Provided entries
>>>
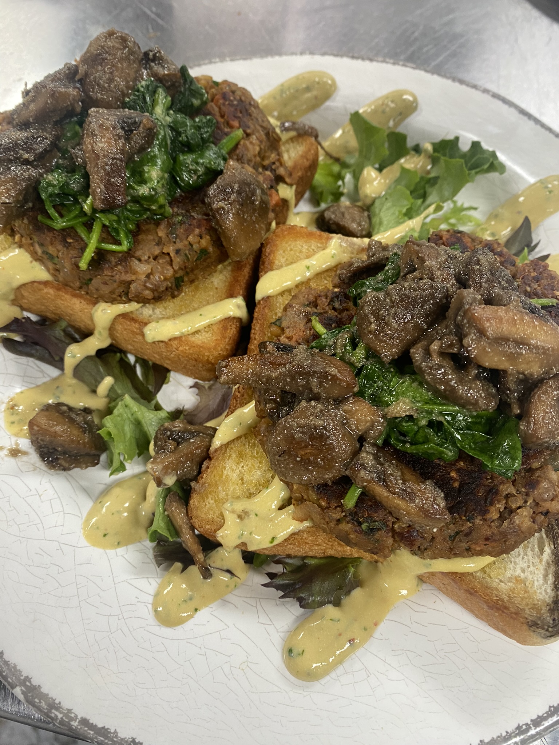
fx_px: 560
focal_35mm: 26
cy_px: 372
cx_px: 280
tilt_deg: -60.8
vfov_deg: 67.3
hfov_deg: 53.1
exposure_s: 1/60
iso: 160
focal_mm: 4.25
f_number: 1.8
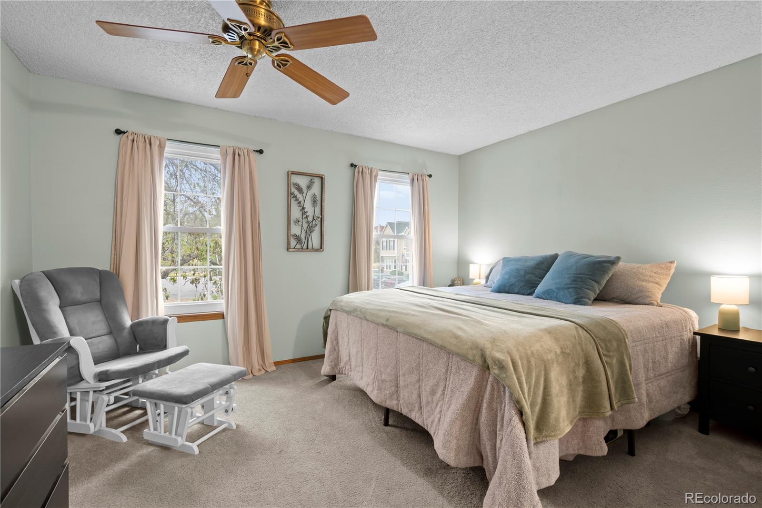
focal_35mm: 16
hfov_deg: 96.7
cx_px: 381
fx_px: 339
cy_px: 254
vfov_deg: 73.7
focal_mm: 16
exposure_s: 2.5
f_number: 8
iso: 100
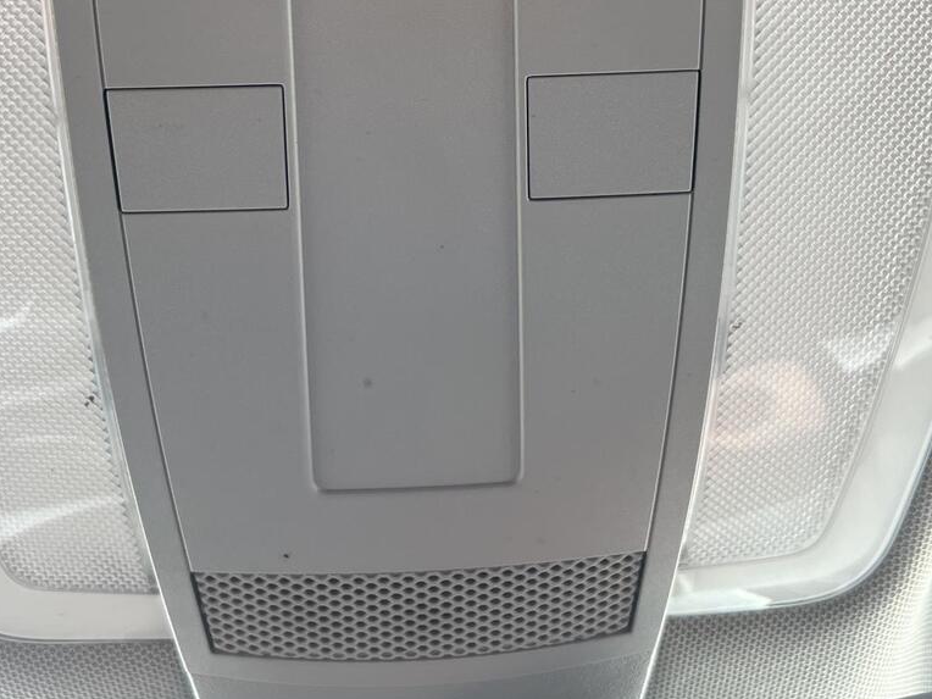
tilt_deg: +72.6
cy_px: 63
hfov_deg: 38.9
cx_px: 464
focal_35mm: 49
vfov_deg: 28.5
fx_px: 1319
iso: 64
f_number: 1.5
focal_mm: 5.7
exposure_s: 1/121
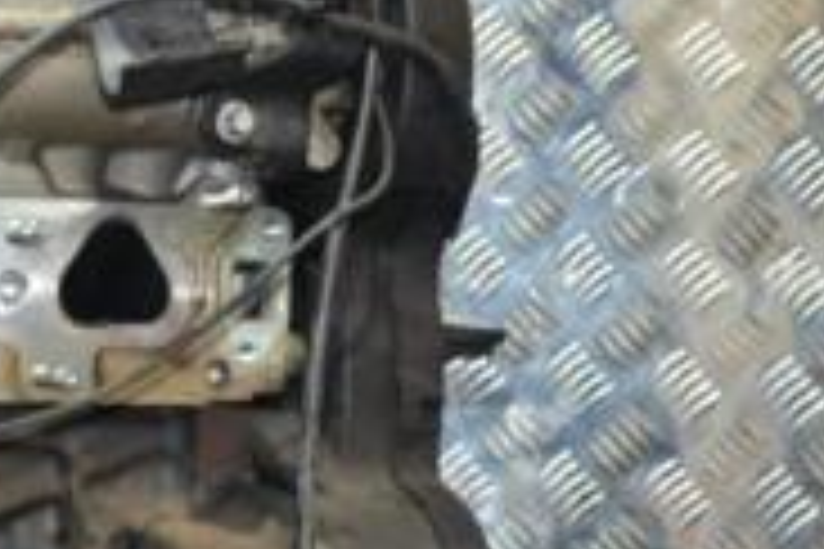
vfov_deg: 12.5
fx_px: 2472
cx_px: -234
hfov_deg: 17.8
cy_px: 562
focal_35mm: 108
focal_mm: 22
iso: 1600
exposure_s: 1/60
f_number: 3.8
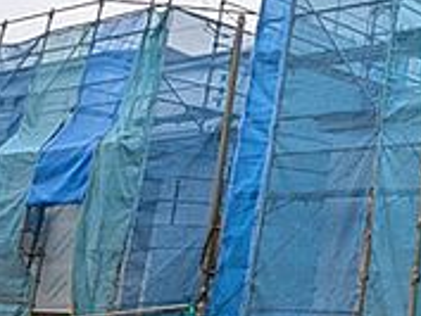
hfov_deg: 24.9
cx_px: 690
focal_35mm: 49
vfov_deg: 29.7
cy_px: 134
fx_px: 596
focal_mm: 1.83
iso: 50
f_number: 2.2
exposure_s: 1/316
<<<
Task
With the pictures omitted, copy exactly the lines from the line that contains "focal_35mm: 16" through the end of the material.

Exercise answer
focal_35mm: 16
hfov_deg: 96.7
cx_px: 381
fx_px: 339
cy_px: 254
vfov_deg: 73.7
focal_mm: 16
exposure_s: 2.5
f_number: 8
iso: 100
tilt_deg: +72.6
cy_px: 63
hfov_deg: 38.9
cx_px: 464
focal_35mm: 49
vfov_deg: 28.5
fx_px: 1319
iso: 64
f_number: 1.5
focal_mm: 5.7
exposure_s: 1/121
vfov_deg: 12.5
fx_px: 2472
cx_px: -234
hfov_deg: 17.8
cy_px: 562
focal_35mm: 108
focal_mm: 22
iso: 1600
exposure_s: 1/60
f_number: 3.8
hfov_deg: 24.9
cx_px: 690
focal_35mm: 49
vfov_deg: 29.7
cy_px: 134
fx_px: 596
focal_mm: 1.83
iso: 50
f_number: 2.2
exposure_s: 1/316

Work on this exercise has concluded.